Overall, this is an excellent plan for me and my running goals. So far I would seriously recommend to to any runner looking to take their training to the next level.
Sunday 04/29/2018 was the 6th annual Margaritas & Manure 12k Trail Race, Half Marathon, and 50k Ultra Marathon in Osteen, FL. Why is it called the Margaritas and Manure race? Well, the manure part comes from all the cows along the trail (unfortunately I did not see any cows but I did see evidence of their existence) while the margarita part comes from the drinks they serve after the race. It's a cool concept/theme for a race.
I ran the 12k (7.5 miles approximately) this year. Despite my love for trail races, this would be the furthest distance I've run in one. I did set a race goal of under an hour (which would be an average pace of under 8 minutes) based on last year's results because I was unsure how technical or wet the course would be. I figured under good conditions this was an appropriate pace.
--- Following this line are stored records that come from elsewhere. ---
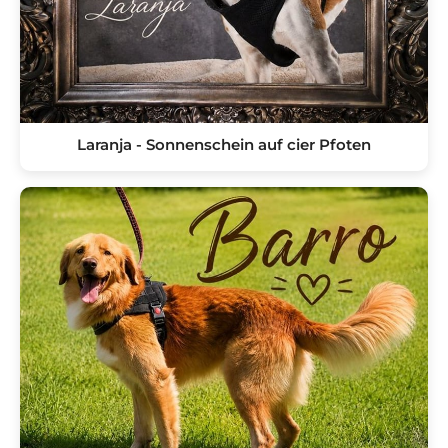
Laranja - Sonnenschein auf cier Pfoten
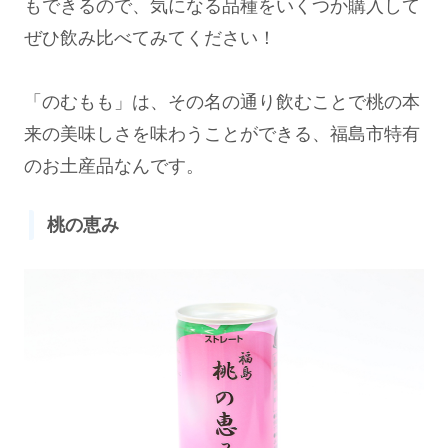
もできるので、気になる品種をいくつか購入して
ぜひ飲み比べてみてください！
「のむもも」は、その名の通り飲むことで桃の本
来の美味しさを味わうことができる、福島市特有
のお土産品なんです。
桃の恵み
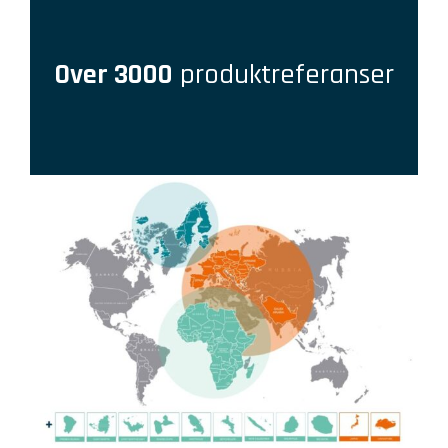
Over 3000
produktreferanser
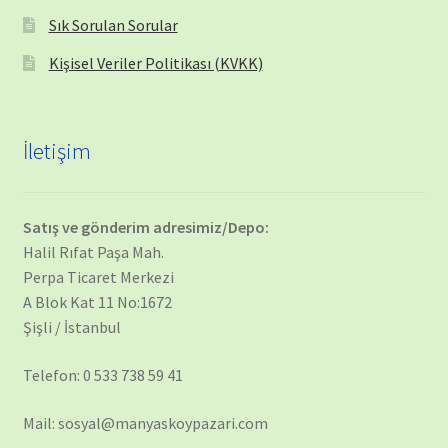
Sık Sorulan Sorular
Kişisel Veriler Politikası (KVKK)
İletişim
Satış ve gönderim adresimiz/Depo:
Halil Rıfat Paşa Mah.
Perpa Ticaret Merkezi
A Blok Kat 11 No:1672
Şişli / İstanbul
Telefon: 0 533 738 59 41
Mail: sosyal@manyaskoypazari.com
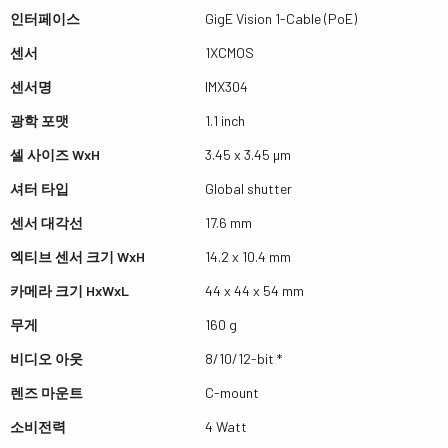
인터페이스
GigE Vision 1-Cable (PoE)
센서
1XCMOS
센서명
IMX304
광학 포맷
1.1 inch
셀 사이즈 WxH
3.45 x 3.45 µm
셔터 타입
Global shutter
센서 대각선
17.6 mm
엑티브 센서 크기 WxH
14.2 x 10.4 mm
카메라 크기 HxWxL
44 x 44 x 54 mm
무게
160 g
비디오 아웃
8/10/12-bit *
렌즈 마운트
C-mount
소비전력
4 Watt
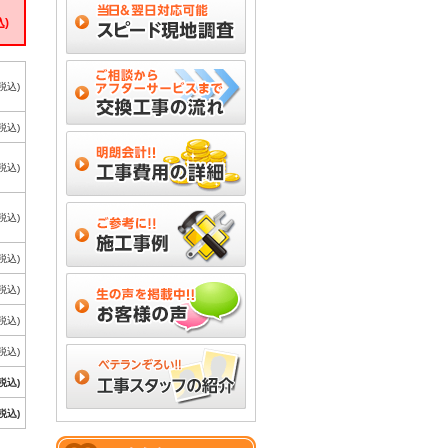
込)
(税込)
(税込)
(税込)
(税込)
(税込)
(税込)
(税込)
(税込)
(税込)
(税込)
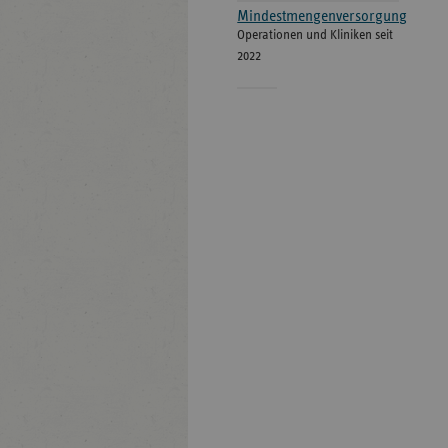
Mindestmengenversorgung
Operationen und Kliniken seit
2022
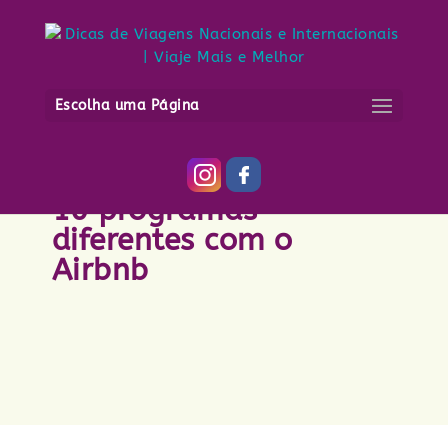
Escolha uma Página
Experiências em Paris:
10 programas
diferentes com o
Airbnb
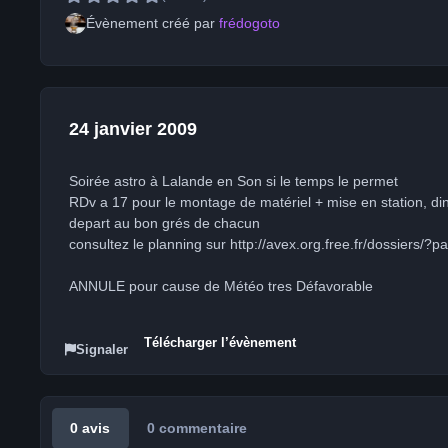
Évènement créé par
frédogoto
24 janvier 2009
Soirée astro à Lalande en Son si le temps le permet
RDv a 17 pour le montage de matériel + mise en station, di
depart au bon grés de chacun
consultez le planning sur http://avex.org.free.fr/dossiers/?
ANNULE pour cause de Météo tres Défavorable
Télécharger l’évènement
Signaler
0 avis
0 commentaire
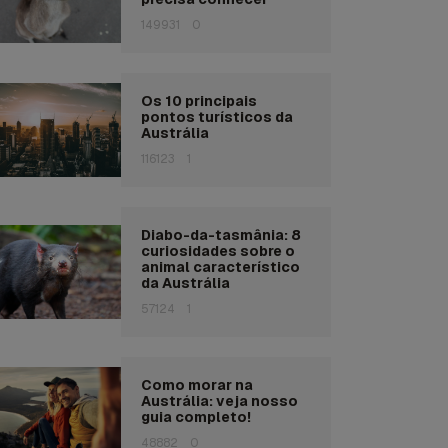
149931
0
Os 10 principais
pontos turísticos da
Austrália
116123
1
Diabo-da-tasmânia: 8
curiosidades sobre o
animal característico
da Austrália
57124
1
Como morar na
Austrália: veja nosso
guia completo!
48882
0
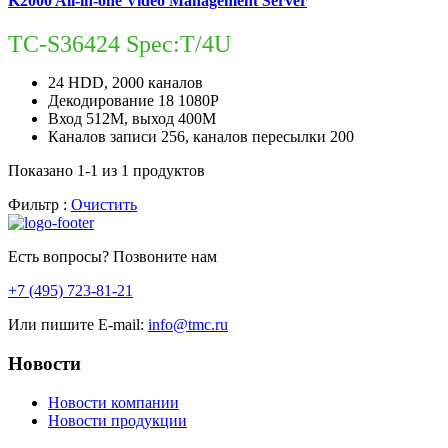
K2000 All-in-one Video Management Server
TC-S36424 Spec:T/4U
24 HDD, 2000 каналов
Декодирование 18 1080P
Вход 512M, выход 400M
Каналов записи 256, каналов пересылки 200
Показано
1-1 из 1
продуктов
Фильтр :
Очистить
Есть вопросы? Позвоните нам
+7 (495) 723-81-21
Или пишите E-mail:
info@tmc.ru
Новости
Новости компании
Новости продукции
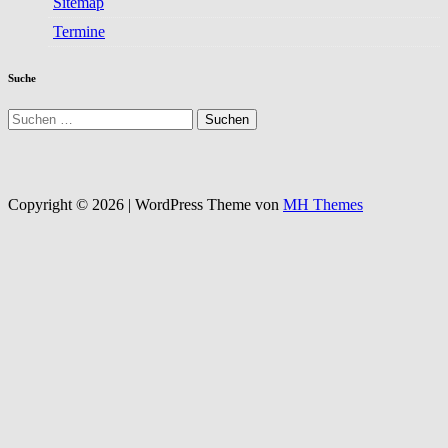
Sitemap
Termine
Suche
Suchen
nach:
Copyright © 2026 | WordPress Theme von
MH Themes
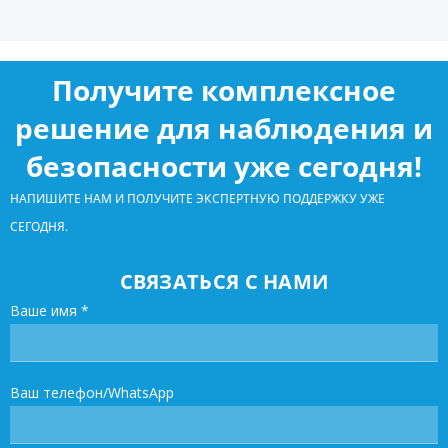
Получите комплексное
решение для наблюдения и
безопасности уже сегодня!
НАПИШИТЕ НАМ И ПОЛУЧИТЕ ЭКСПЕРТНУЮ ПОДДЕРЖКУ УЖЕ
СЕГОДНЯ.
СВЯЗАТЬСЯ С НАМИ
Ваше имя
*
Ваш телефон/WhatsApp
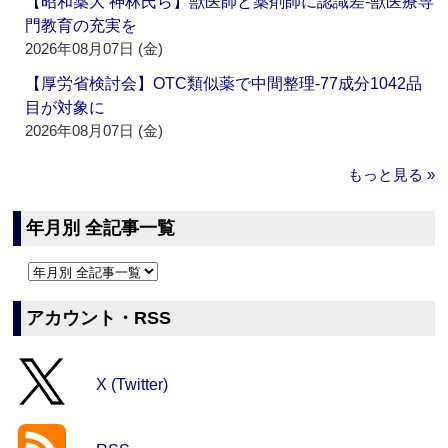
【昭和薬大 神林氏ら】獣医師と薬剤師に認識差‐獣医療専
門教育の充実を
2026年08月07日 (金)
【厚労省検討会】OTC類似薬で中間整理‐77成分1042品
目が対象に
2026年08月07日 (金)
もっと見る »
年月別 全記事一覧
アカウント・RSS
X (Twitter)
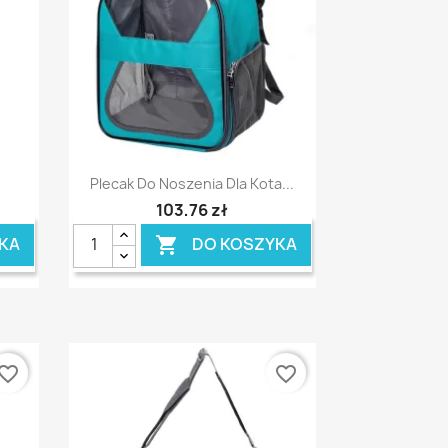
Szybki podgląd

.
Plecak Do Noszenia Dla Kota...
103,76 zł
KA
DO KOSZYKA

vorite_border
favorite_border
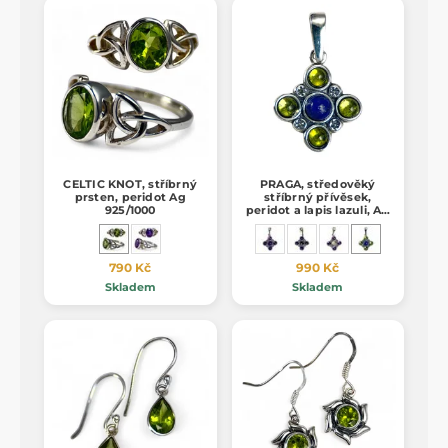
CELTIC KNOT, stříbrný
PRAGA, středověký
prsten, peridot Ag
stříbrný přívěsek,
925/1000
peridot a lapis lazuli, Ag
925/1000
790 Kč
990 Kč
Skladem
Skladem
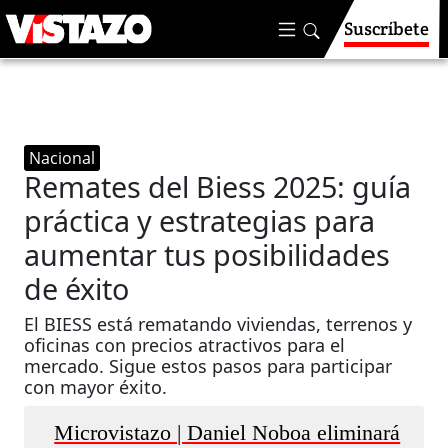
Suscríbete
Nacional
Remates del Biess 2025: guía
práctica y estrategias para
aumentar tus posibilidades
de éxito
El BIESS está rematando viviendas, terrenos y
oficinas con precios atractivos para el
mercado. Sigue estos pasos para participar
con mayor éxito.
Microvistazo | Daniel Noboa eliminará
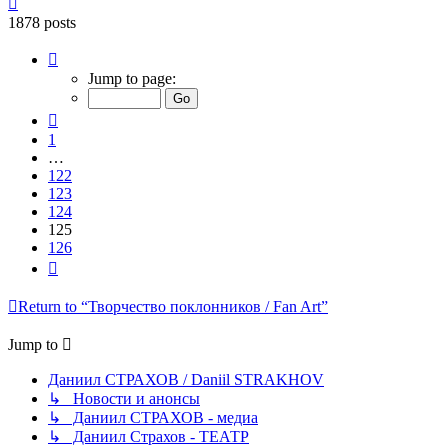
1878 posts
Page
125
Jump to page:
of
126
Previous
1
…
122
123
124
125
126
Next
Return to “Творчество поклонников / Fan Art”
Jump to
Даниил СТРАХОВ / Daniil STRAKHOV
↳ Новости и анонсы
↳ Даниил СТРАХОВ - медиа
↳ Даниил Страхов - ТЕАТР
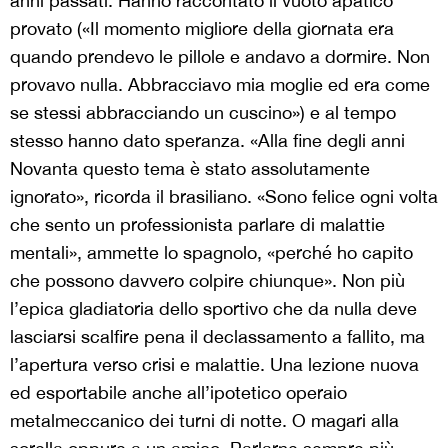
anni passati. Hanno raccontato il vuoto apatico
provato («Il momento migliore della giornata era
quando prendevo le pillole e andavo a dormire. Non
provavo nulla. Abbracciavo mia moglie ed era come
se stessi abbracciando un cuscino») e al tempo
stesso hanno dato speranza. «Alla fine degli anni
Novanta questo tema è stato assolutamente
ignorato», ricorda il brasiliano. «Sono felice ogni volta
che sento un professionista parlare di malattie
mentali», ammette lo spagnolo, «perché ho capito
che possono davvero colpire chiunque». Non più
l’epica gladiatoria dello sportivo che da nulla deve
lasciarsi scalfire pena il declassamento a fallito, ma
l’apertura verso crisi e malattie. Una lezione nuova
ed esportabile anche all’ipotetico operaio
metalmeccanico dei turni di notte. O magari alla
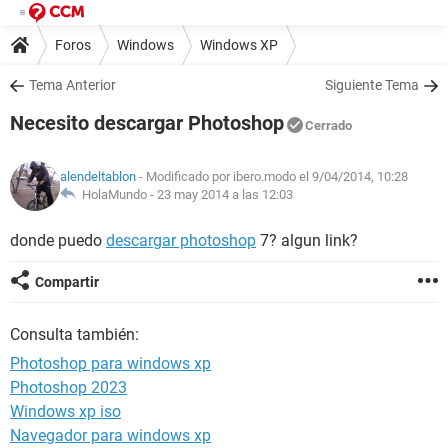
Foros
Windows
Windows XP
Tema Anterior
Siguiente Tema
Necesito descargar Photoshop
Cerrado
alendeltablon
- Modificado por ibero.modo el 9/04/2014, 10:28
HolaMundo -
23 may 2014 a las 12:03
donde puedo
descargar photoshop
7? algun link?
Compartir
Consulta también:
Photoshop para windows xp
Photoshop 2023
Windows xp iso
Navegador para windows xp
We started our event at 8:30 am. I liked the open area we ran into at the start because it helped everyone spread out into our paces. Trail races were you get boxed in at the start are the absolute worst because there's basically no way to recover. I made sure to run faster in the flat areas in order to gain a bit for the more technical part later on.
I ran as fast as I could without letting my fear of falling get to me. I think during trail races that's what holds me back mentally. I know I can run faster but fear tends to get to me. I did fall twice when my foot got caught up on some roots (nothing major though just a few minor scratches). I made sure to wear long pants for that reason.
The course was absolutely beautiful and not too technical either. We crossed a stream of about knee deep water, (they even warned us ahead of time) and that was the extent of how wet we got. I have to say the course was very well marked. They had arrows directing us along the right path. As someone who is directionally challenged, this was the most helpful. I did not feel the need to stop at the aid stations but they were very well stocked with waters, electrolyte drinks, pb&j sandwiches, cookies, candies, etc. This was mostly for the ultra runners but still very much appreciated. The volunteers were also friendly and helpful to direct us to the right path.
My watch beep at the end of the 7th mile and I thought I only had a little while to go when I still had another half a mile to run in the sand. I did maintain my footing here despite a few close calls.I only had checked my watch a few times during the race so I was not sure what to expect. I really felt like I was running slowly through quicksand haha. I saw the finishing clock was still under an hour and boy was I happy! I got my finisher medal and exchanged my shoe tag for a yummy margarita in a custom mason jar we got to keep. This race was so much fun! I have to run this next year for sure.
I felt like I did what I could at this race. I reached my time goal and felt pretty good after. I wasn't out of breath or anything. Trail races are so different for me it's more of a mental battle than physical. I need to push myself mentally harder and overcome my fears. It's bittersweet knowing you have so much more in the tank but can't overcome mental blocks. Now it's time for taking the summer off from races (not really 100% my choice there's not too many Florida summer races) and focus on my Hanson's Training plan to get faster (much faster) for the fall races.